FAQ – Häufige Fragen zum schnellen Schuldenabbau
Wie lange dauert es, Schulden abzubauen?
Je nach Betrag 6 Monate bis mehrere Jahre. Wichtig ist die Richtung — nicht die Geschwindigkeit.
Sollte ich zuerst sparen oder zuerst Schulden bezahlen?
Immer zuerst: Mini-Notgroschen (500–1000 Euro). Dann: volle Kraft in die Schulden.
Wie plane ich mein Budget am besten?
Eine ausführliche Anleitung dazu findest du hier in meinem Blogpost zur Finanzplanung.
Kann ich trotz Schulden kleine Pausen machen?
Ja. Du brauchst mentalen Ausgleich. Aber es sollten günstige Pausen sein.
Macht es Sinn, neue Kredite aufzunehmen, um Schulden zusammenzufassen?
Nur wenn die Zinsen nachweislich deutlich tiefer sind und nur mit Beratung.
Genau an diesem Punkt setzt mein Money Mindset Workbook an. Denn oft lösen wir Geldprobleme nicht nur durch Budgetpläne — sondern indem wir verstehen, warum Geld emotional so belastend geworden ist.
Mit Reflexionsfragen, Journaling und Nervensystem-Übungen unterstützt dich das Workbook dabei, alte Geldmuster Schritt für Schritt zu verändern.
Fazit: Du kannst das. Mehr als du glaubst.

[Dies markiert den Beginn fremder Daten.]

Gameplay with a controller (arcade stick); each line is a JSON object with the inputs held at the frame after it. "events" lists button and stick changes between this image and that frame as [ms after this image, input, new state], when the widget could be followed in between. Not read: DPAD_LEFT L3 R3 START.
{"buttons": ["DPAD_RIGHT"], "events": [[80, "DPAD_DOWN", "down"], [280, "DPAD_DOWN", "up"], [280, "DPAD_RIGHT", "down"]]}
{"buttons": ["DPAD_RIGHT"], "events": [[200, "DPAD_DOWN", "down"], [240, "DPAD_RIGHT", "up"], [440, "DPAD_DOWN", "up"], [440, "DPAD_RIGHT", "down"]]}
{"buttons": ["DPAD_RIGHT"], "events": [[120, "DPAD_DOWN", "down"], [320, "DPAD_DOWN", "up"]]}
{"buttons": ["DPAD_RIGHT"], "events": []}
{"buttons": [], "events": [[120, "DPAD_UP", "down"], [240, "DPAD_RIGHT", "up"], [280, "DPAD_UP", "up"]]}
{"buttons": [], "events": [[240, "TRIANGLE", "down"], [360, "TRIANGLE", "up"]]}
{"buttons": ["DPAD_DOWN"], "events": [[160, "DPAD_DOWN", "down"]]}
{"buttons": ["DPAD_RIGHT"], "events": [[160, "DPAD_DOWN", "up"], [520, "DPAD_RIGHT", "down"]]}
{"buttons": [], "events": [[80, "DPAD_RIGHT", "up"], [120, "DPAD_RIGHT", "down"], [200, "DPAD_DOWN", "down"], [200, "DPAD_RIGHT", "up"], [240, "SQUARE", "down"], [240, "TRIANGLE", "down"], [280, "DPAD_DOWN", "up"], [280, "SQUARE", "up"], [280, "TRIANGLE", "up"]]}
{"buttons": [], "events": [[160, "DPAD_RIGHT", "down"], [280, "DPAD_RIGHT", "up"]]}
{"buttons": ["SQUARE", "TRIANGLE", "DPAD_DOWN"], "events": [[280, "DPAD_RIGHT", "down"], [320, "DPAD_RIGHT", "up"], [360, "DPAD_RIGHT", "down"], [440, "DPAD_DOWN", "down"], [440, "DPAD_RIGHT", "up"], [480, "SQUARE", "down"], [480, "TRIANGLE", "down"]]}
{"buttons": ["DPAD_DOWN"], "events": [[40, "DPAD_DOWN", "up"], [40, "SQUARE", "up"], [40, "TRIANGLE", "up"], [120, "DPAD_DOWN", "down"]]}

Schulden abbauen fühlt sich am Anfang wie ein riesiger Berg an. Doch Schritt für Schritt, Monat für Monat, entsteht Bewegung. Und irgendwann merkst du: Du hast die Kontrolle zurück.
Und das ist unbezahlbar.
Also, ganz konkret: Leg dir heute noch einen Ordner an — digital oder auf Papier — und trag als Erstes deine Schulden mit Betrag und Zinssatz ein. Mehr nicht. Diesen einen Schritt kannst du in den nächsten 15 Minuten schaffen, und er ist der Anfang von allem anderen.